__Exercise__
Check each line of the records below and collect those holding "little".

[Stored items]
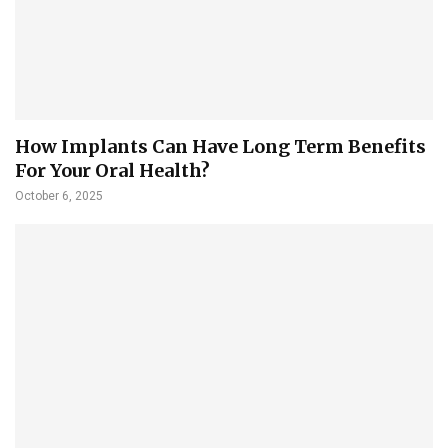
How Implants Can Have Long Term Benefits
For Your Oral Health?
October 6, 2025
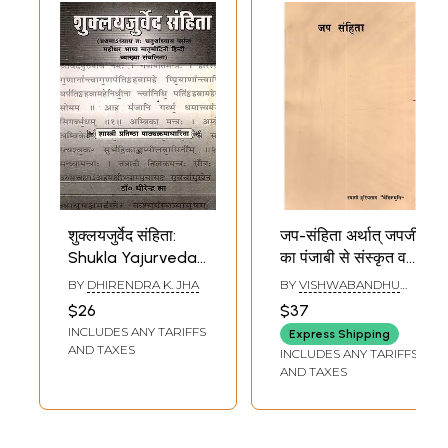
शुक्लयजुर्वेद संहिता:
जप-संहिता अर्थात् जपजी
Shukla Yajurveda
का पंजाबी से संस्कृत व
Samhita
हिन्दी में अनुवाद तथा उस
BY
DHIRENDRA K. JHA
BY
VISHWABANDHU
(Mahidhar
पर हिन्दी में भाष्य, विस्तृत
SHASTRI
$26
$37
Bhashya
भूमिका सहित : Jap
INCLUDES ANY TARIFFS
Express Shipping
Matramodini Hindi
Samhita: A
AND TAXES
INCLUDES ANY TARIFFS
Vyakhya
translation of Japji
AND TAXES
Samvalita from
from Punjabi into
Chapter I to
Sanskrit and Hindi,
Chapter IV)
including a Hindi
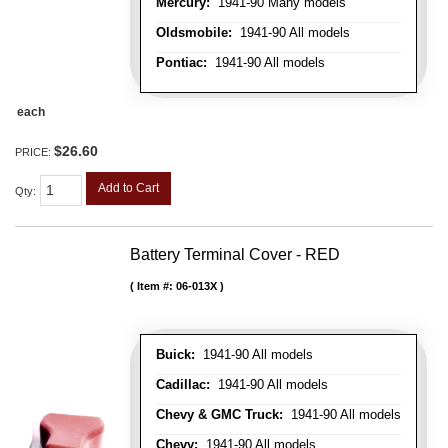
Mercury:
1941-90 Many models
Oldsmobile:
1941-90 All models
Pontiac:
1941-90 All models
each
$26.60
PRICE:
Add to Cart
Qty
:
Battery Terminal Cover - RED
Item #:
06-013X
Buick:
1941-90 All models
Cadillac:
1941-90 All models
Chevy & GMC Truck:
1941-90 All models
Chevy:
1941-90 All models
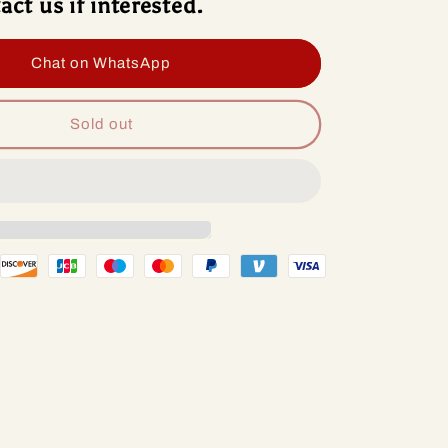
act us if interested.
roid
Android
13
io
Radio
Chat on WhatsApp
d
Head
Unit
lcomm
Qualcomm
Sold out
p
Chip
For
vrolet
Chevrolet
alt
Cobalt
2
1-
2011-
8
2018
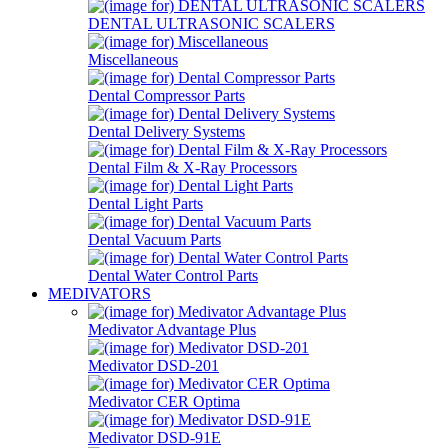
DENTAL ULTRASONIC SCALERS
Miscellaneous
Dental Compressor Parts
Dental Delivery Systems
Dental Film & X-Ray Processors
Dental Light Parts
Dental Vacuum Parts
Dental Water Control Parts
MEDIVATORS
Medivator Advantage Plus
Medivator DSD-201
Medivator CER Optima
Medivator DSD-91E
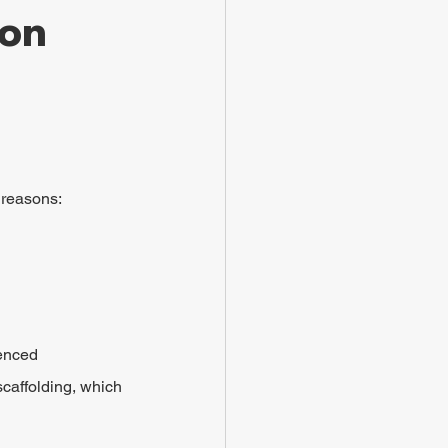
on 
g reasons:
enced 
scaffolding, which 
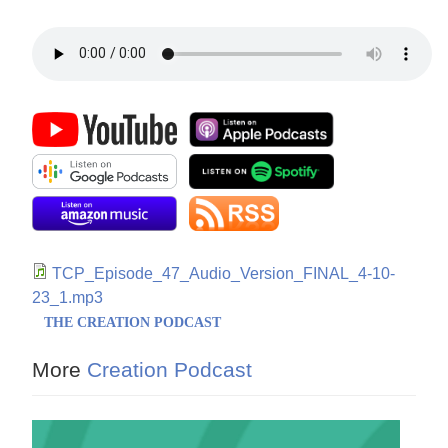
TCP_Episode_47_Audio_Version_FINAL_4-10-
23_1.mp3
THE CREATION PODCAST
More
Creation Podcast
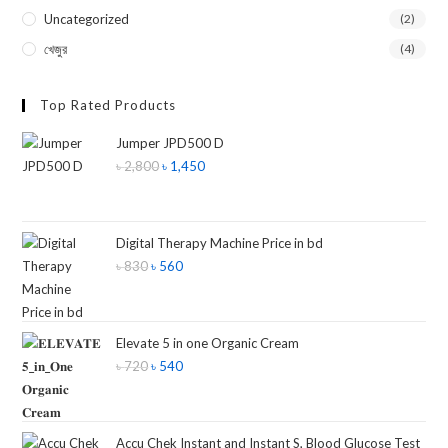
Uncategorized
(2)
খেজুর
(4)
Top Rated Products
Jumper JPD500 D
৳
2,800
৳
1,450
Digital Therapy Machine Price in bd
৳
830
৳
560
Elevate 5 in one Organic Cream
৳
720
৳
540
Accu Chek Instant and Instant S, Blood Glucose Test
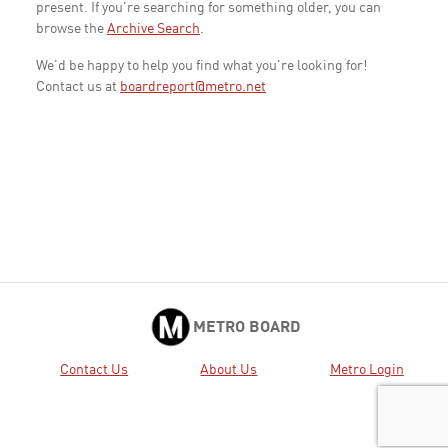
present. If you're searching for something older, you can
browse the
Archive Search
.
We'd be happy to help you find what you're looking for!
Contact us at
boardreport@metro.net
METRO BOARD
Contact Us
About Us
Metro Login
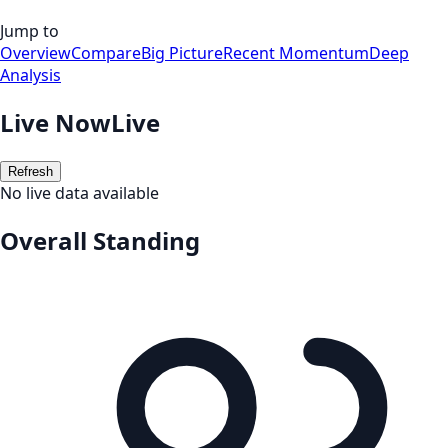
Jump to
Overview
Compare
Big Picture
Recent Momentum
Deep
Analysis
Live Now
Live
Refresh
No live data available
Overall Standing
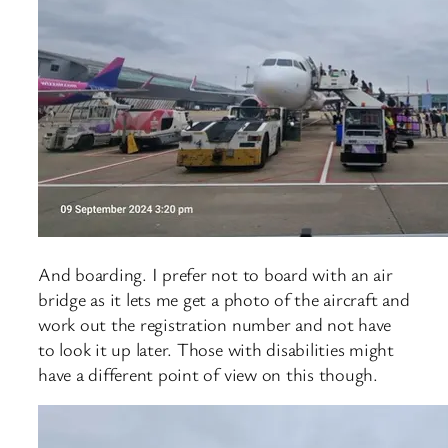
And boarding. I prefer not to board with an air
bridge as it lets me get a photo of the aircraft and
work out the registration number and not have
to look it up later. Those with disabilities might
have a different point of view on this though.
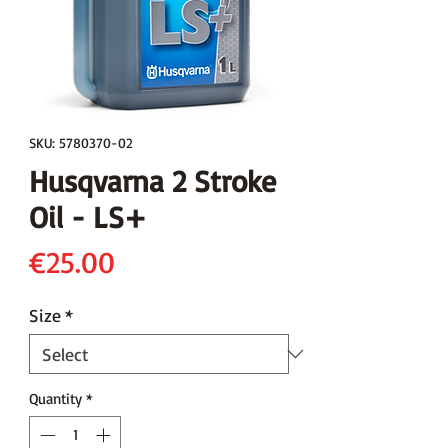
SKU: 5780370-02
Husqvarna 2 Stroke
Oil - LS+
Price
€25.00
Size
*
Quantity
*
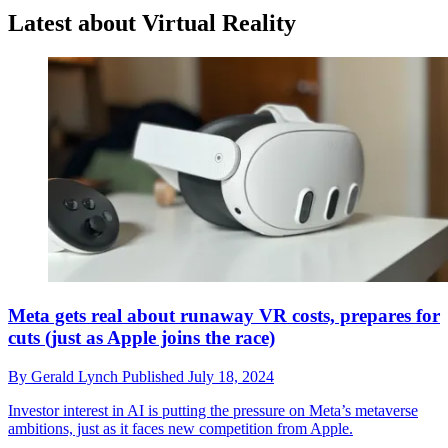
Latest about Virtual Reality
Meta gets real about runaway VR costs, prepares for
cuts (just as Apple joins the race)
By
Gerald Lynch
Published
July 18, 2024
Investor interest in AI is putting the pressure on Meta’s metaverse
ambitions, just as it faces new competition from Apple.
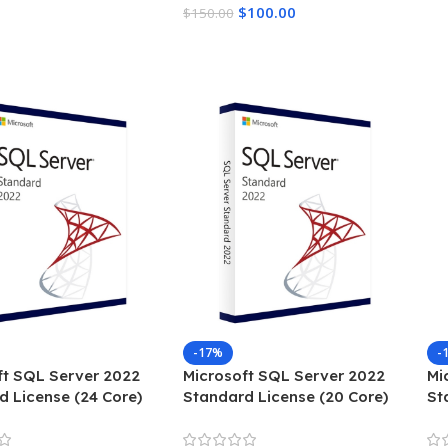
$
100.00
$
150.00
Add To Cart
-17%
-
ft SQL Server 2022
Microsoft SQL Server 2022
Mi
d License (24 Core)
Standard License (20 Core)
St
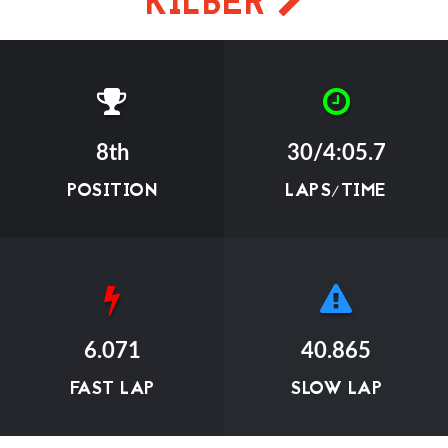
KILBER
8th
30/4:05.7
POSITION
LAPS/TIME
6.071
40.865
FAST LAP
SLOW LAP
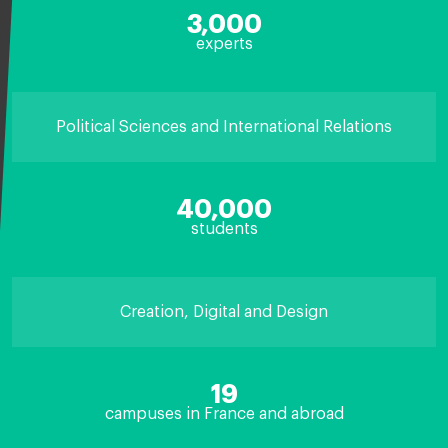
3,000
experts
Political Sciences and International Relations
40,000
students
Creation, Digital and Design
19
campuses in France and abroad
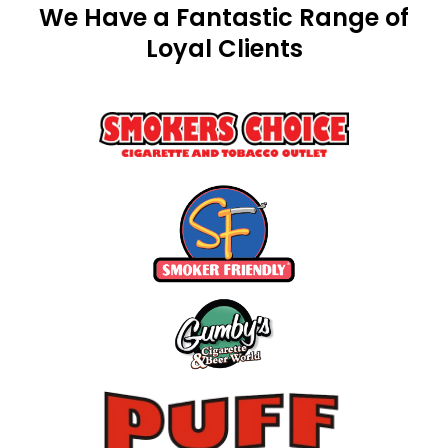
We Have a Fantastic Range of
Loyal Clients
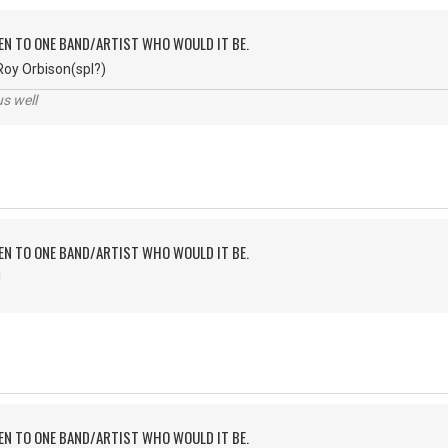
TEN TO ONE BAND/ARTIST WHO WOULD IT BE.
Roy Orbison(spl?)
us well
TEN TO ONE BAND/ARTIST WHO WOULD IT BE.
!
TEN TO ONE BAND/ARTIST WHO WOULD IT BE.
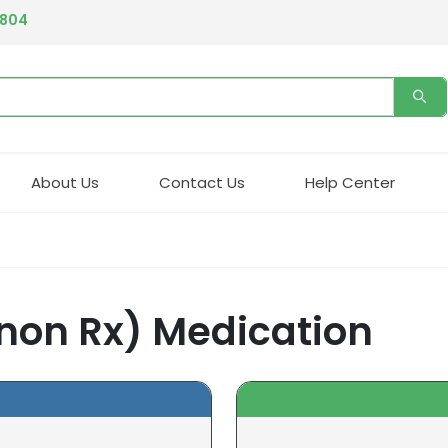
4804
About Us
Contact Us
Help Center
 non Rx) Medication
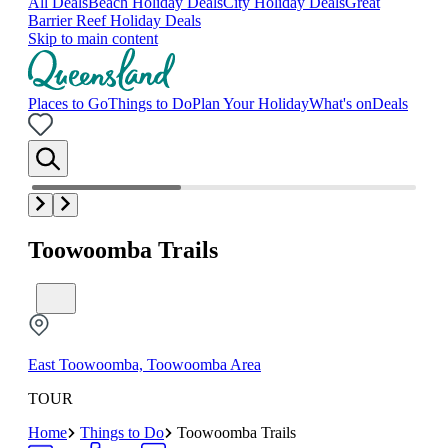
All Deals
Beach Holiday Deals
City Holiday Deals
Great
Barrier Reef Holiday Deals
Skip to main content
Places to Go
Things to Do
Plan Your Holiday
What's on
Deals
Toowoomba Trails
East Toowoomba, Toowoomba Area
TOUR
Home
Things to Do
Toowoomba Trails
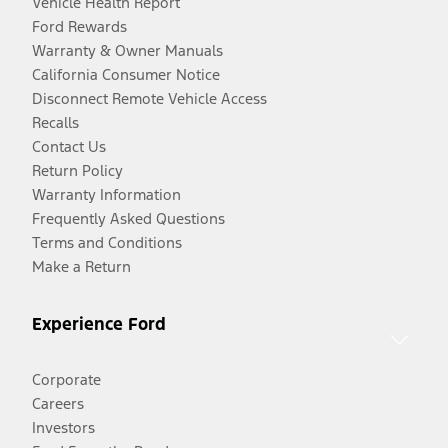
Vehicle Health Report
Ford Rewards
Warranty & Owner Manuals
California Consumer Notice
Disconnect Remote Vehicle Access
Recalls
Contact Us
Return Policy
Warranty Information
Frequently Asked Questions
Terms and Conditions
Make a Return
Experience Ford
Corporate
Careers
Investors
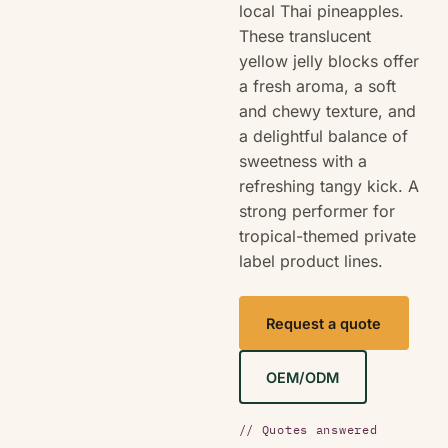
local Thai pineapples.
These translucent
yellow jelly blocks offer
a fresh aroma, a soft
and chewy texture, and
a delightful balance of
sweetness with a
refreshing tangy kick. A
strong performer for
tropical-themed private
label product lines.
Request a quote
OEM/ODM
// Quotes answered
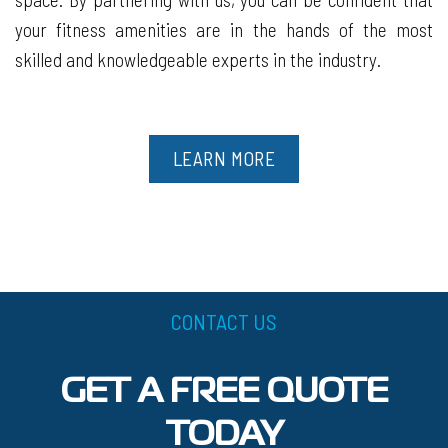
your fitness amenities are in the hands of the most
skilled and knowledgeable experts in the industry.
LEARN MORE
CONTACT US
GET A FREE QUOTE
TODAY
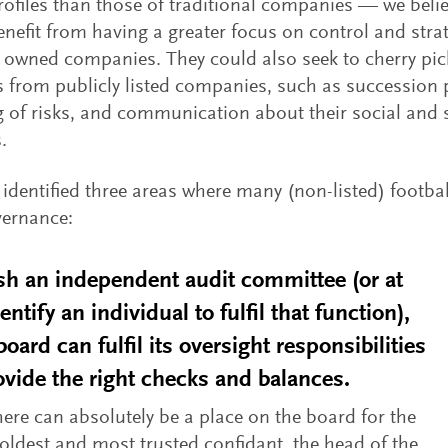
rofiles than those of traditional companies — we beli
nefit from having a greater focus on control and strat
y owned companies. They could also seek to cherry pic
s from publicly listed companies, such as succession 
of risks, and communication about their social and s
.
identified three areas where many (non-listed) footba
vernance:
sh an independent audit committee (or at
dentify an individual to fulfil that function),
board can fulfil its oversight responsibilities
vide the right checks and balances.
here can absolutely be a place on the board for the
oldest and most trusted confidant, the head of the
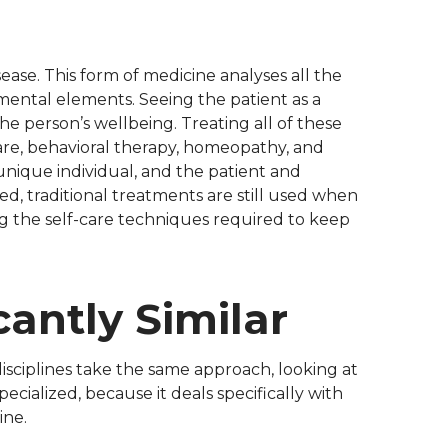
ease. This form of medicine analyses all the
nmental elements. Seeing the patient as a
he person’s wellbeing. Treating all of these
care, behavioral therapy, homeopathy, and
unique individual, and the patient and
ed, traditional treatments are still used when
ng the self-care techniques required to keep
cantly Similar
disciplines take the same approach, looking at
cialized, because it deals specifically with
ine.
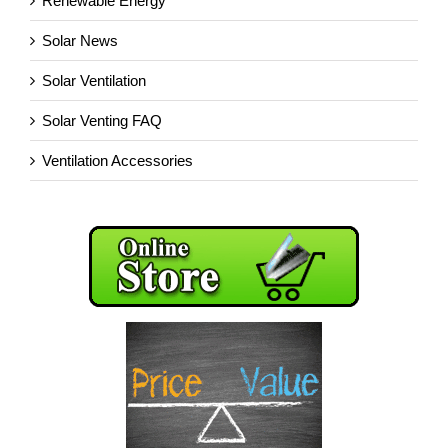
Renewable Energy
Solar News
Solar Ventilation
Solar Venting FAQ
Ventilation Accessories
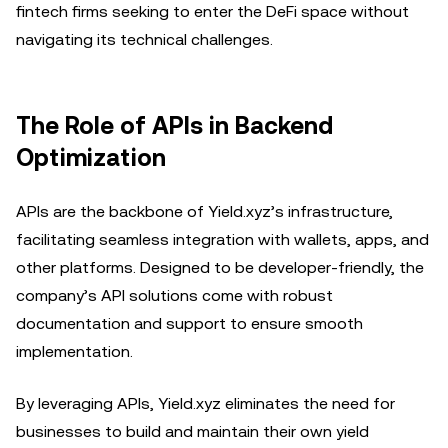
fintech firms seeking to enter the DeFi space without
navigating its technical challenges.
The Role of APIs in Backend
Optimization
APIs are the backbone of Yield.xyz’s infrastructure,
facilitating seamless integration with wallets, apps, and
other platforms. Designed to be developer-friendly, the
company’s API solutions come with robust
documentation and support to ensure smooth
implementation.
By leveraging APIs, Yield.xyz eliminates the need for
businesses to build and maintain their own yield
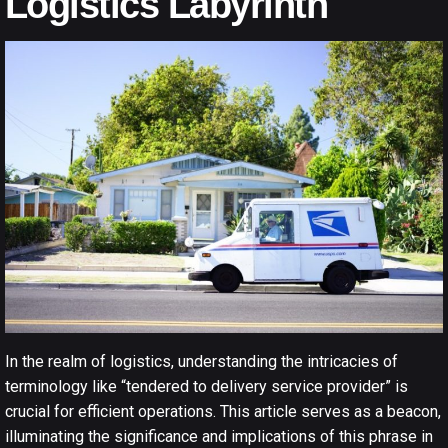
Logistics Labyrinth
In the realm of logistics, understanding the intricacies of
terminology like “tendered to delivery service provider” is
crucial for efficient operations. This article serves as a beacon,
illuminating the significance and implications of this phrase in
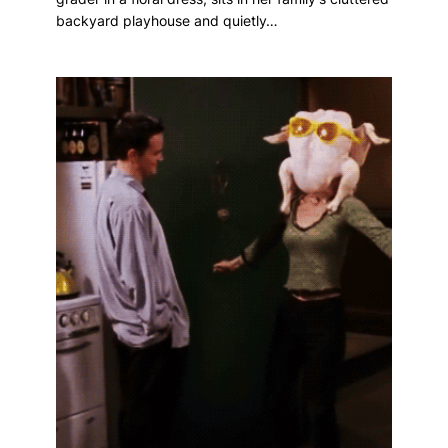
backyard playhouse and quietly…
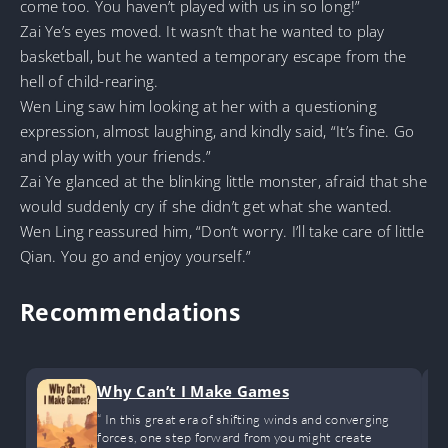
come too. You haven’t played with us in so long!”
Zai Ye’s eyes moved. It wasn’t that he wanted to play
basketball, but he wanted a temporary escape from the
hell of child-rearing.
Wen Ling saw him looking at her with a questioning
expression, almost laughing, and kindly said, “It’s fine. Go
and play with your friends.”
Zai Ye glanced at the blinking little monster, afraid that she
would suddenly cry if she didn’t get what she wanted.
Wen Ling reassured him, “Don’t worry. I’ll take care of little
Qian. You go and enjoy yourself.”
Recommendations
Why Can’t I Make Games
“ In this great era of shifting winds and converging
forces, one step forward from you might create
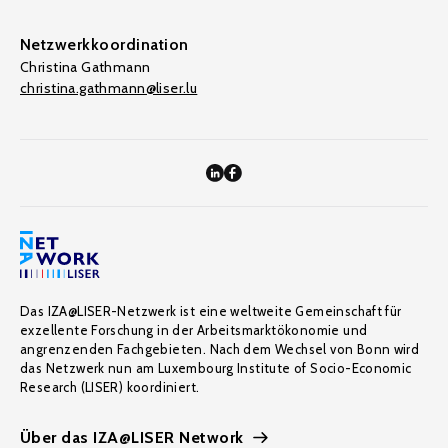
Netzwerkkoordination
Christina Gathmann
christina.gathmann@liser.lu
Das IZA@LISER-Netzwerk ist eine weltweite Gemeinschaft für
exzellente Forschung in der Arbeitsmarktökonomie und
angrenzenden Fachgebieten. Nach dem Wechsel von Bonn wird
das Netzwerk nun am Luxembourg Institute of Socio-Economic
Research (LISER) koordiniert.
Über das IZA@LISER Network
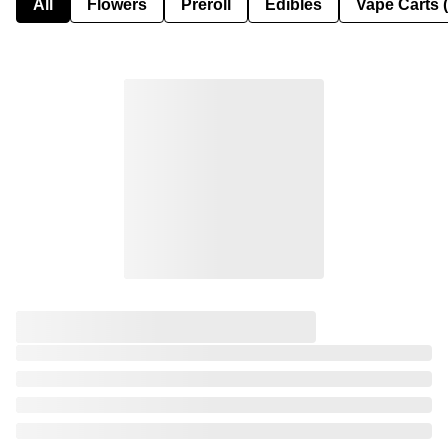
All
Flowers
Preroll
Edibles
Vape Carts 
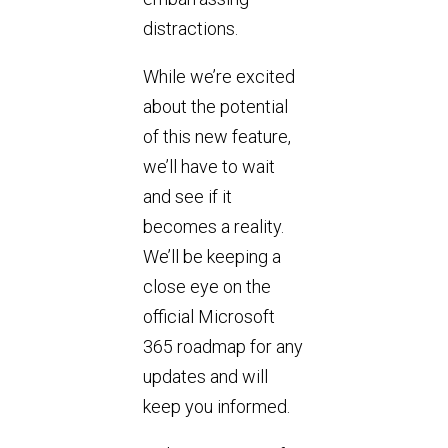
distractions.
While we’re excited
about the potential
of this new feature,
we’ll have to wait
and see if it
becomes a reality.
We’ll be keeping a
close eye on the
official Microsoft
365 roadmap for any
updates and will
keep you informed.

__Solution to this problem__
Zai Ye glanced at the blinking little monster, afraid that she
Wen Ling reassured him, “Don’t worry. I’ll take care of little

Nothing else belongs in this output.